Preprocessing which includes feature engineering/transformation.
Data preprocessing is a form of what three proccesses?
Summarization, Kernelization, and Representation Learning
What is the most common way of representing data to a model? What two models require modifications?
Instances and Feautures. Time series and Networks
How is data structured in time series
each column is a time slice where instances are a measured property like magnetometer and another row is a pressuremeter.
What is an example of numeric type data? How can it be represented to a classifier?
[0.1,3,6,3.4,-34] and it can be represented as-is or normalized.
What is an example of binary type data? How can it be represented to a classifier?
[yes,no,no,yes] and it can be represented to a classifier as 0s and 1s.
What is an example of ordinal type data?
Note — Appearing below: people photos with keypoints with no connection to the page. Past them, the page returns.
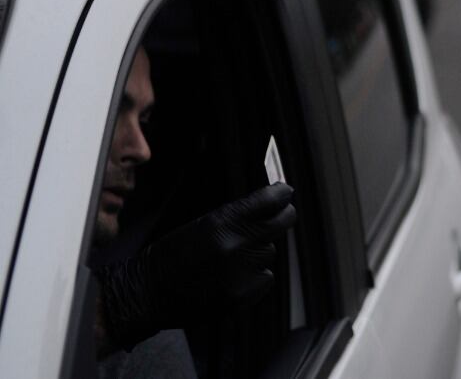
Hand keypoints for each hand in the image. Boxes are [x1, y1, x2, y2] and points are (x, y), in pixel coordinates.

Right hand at [94, 183, 296, 348]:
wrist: (147, 294)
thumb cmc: (171, 256)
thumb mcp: (202, 224)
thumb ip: (236, 216)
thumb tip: (270, 204)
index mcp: (222, 222)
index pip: (270, 200)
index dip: (281, 194)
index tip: (285, 193)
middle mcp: (235, 244)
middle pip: (283, 222)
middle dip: (282, 216)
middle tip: (279, 216)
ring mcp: (241, 271)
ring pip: (270, 252)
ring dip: (258, 253)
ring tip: (231, 260)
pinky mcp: (242, 295)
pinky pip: (265, 277)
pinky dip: (255, 277)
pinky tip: (232, 278)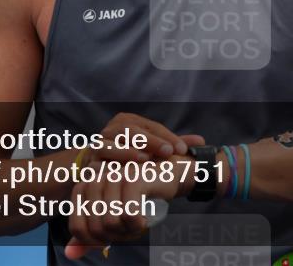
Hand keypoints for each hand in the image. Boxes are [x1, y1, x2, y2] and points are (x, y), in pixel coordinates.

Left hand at [64, 158, 184, 259]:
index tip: (112, 233)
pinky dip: (137, 223)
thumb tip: (69, 254)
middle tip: (129, 227)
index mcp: (84, 188)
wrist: (167, 175)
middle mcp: (95, 180)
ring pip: (110, 222)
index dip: (96, 239)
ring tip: (137, 221)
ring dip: (128, 230)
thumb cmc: (138, 198)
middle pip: (96, 228)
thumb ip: (90, 234)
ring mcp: (113, 177)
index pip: (77, 228)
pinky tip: (144, 218)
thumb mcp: (112, 218)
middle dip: (115, 236)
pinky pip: (128, 214)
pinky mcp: (132, 178)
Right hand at [88, 112, 203, 163]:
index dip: (169, 137)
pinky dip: (113, 159)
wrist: (98, 170)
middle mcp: (114, 127)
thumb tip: (202, 142)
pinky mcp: (90, 155)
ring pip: (115, 140)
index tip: (183, 151)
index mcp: (130, 121)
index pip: (152, 127)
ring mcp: (100, 140)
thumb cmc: (131, 158)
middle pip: (134, 131)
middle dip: (152, 141)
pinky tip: (124, 168)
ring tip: (146, 159)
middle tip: (169, 153)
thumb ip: (174, 145)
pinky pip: (101, 155)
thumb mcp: (153, 150)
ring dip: (130, 150)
How can it be represented to a classifier?
[advanced,proficient,beginner,advanced], notice it has weight (levels) therefore it can be represented ordered numerically: [3,2,1,3]
What is an example of nominal type data? How can it be represented to a classifier?
[josh,pedro,andrea,austin] and it can be represented to the model as one-hot encoded.
Where does the target come from in a dataset?
Usually from a feature except in unsuperivsed learning.
What do you need to do before optimizing a model?
Understand problem that you are trying to solve and think about features and if they represent or make sense of the problem.